About this exercise: What you return must match the listing exactly, with every image removed.
::: The data :::
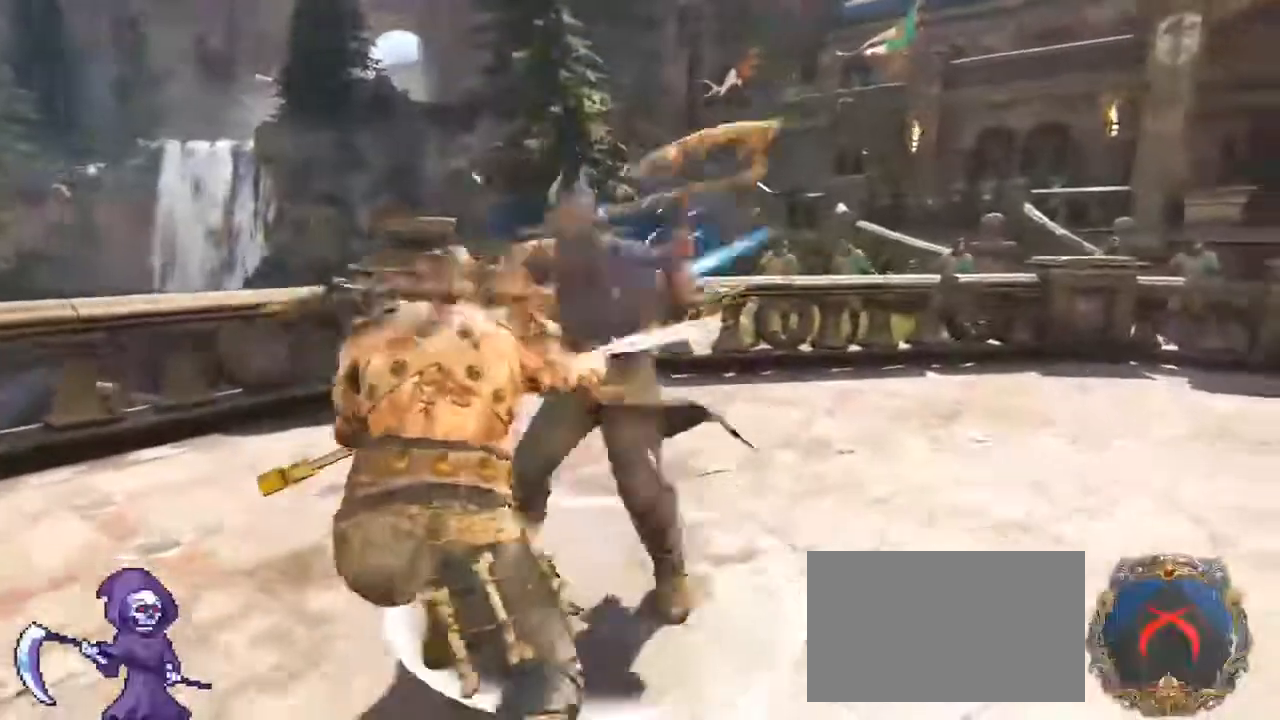
{"keys": ["a"], "mouse": [], "events": [[50, "a", "down"], [50, "mouse_wheel", "down"], [83, "d", "up"], [183, "s", "down"], [250, "a", "up"], [250, "d", "down"], [250, "mouse_wheel", "up"], [333, "a", "down"], [383, "s", "up"], [417, "d", "up"]]}
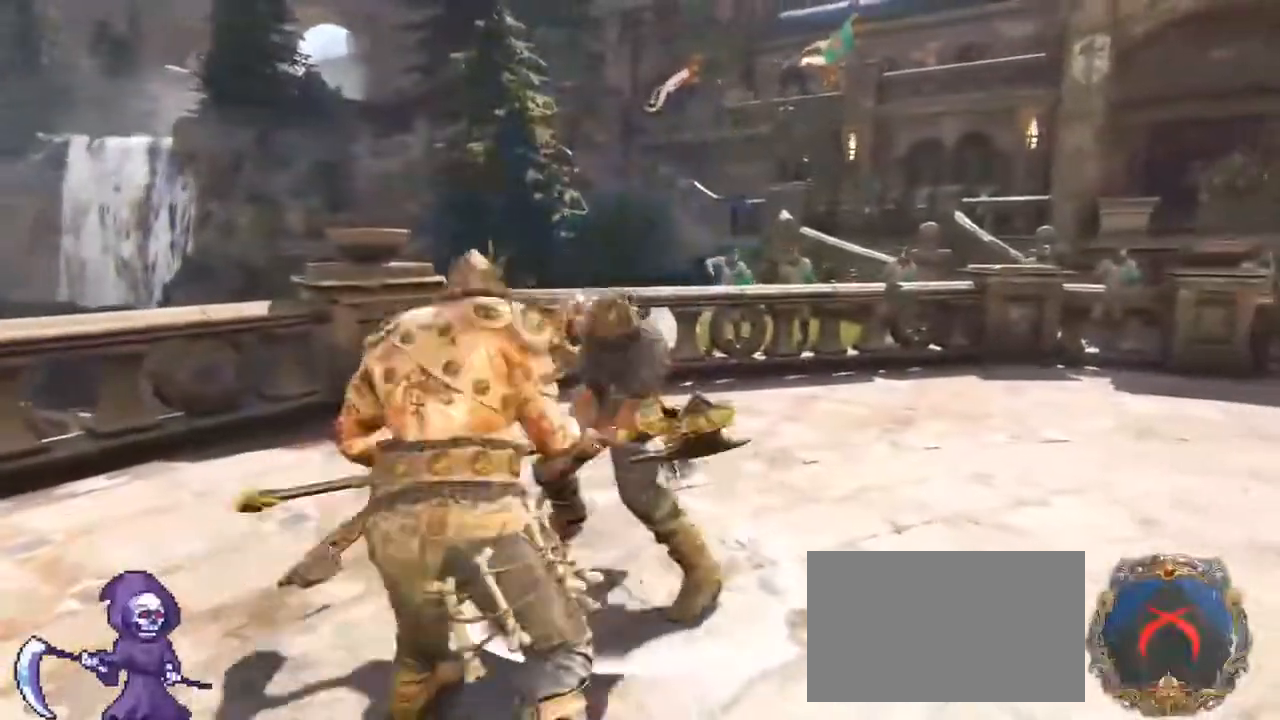
{"keys": [], "mouse": [], "events": [[133, "mouse_wheel", "down"], [300, "a", "up"], [300, "mouse_wheel", "up"], [300, "w", "down"], [433, "w", "up"]]}
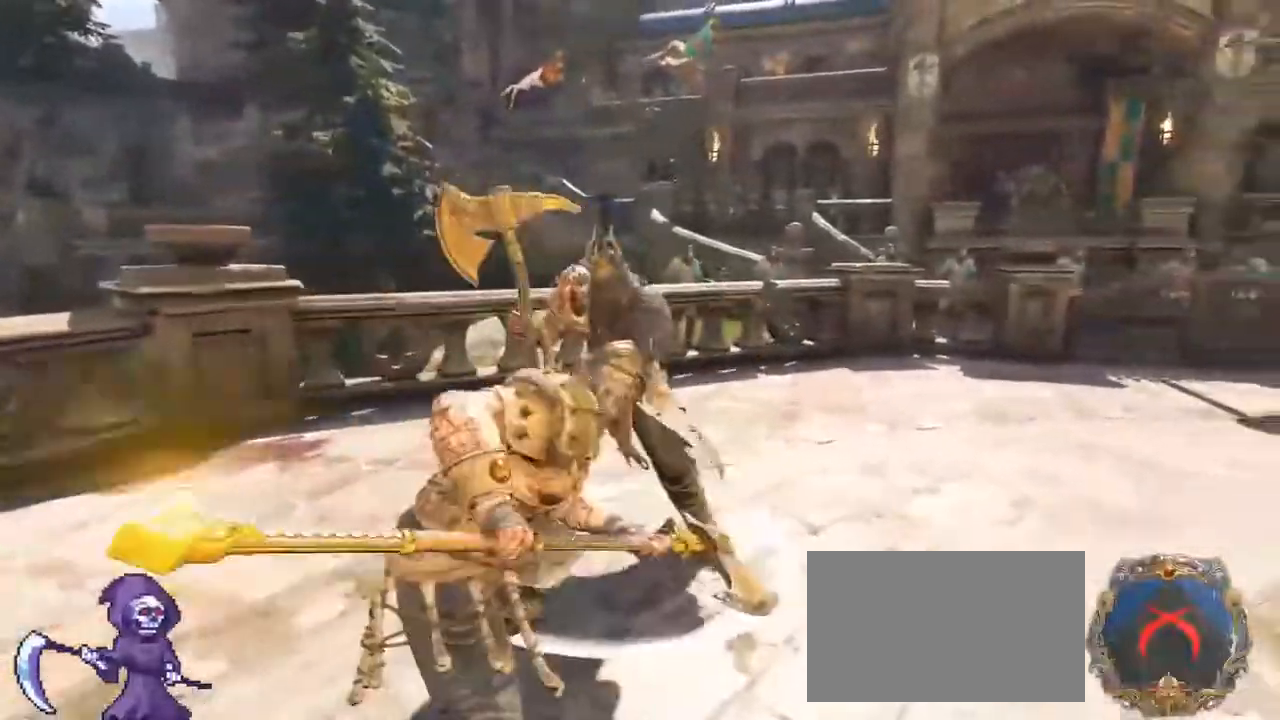
{"keys": ["s"], "mouse": ["wheel"], "events": [[33, "s", "down"], [167, "mouse_wheel", "down"]]}
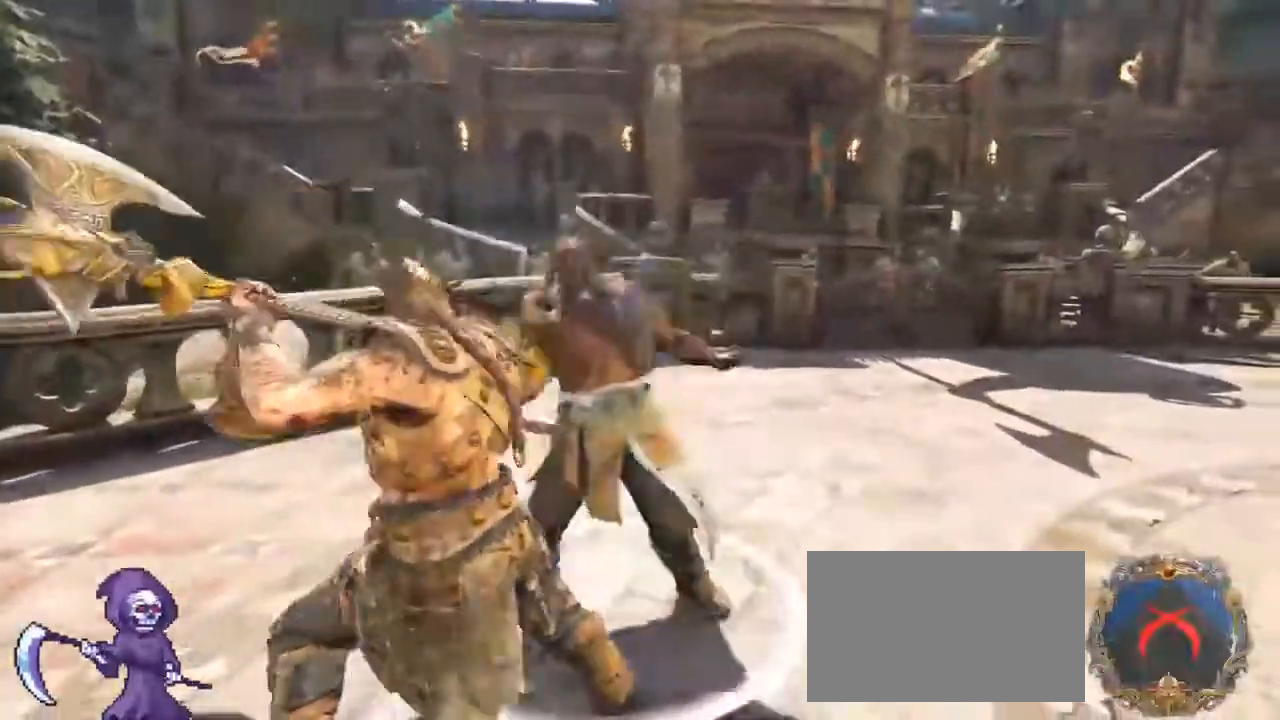
{"keys": ["s"], "mouse": ["wheel"], "events": []}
:::
Answer:
{"keys": ["a"], "mouse": [], "events": [[50, "a", "down"], [50, "mouse_wheel", "down"], [83, "d", "up"], [183, "s", "down"], [250, "a", "up"], [250, "d", "down"], [250, "mouse_wheel", "up"], [333, "a", "down"], [383, "s", "up"], [417, "d", "up"]]}
{"keys": [], "mouse": [], "events": [[133, "mouse_wheel", "down"], [300, "a", "up"], [300, "mouse_wheel", "up"], [300, "w", "down"], [433, "w", "up"]]}
{"keys": ["s"], "mouse": ["wheel"], "events": [[33, "s", "down"], [167, "mouse_wheel", "down"]]}
{"keys": ["s"], "mouse": ["wheel"], "events": []}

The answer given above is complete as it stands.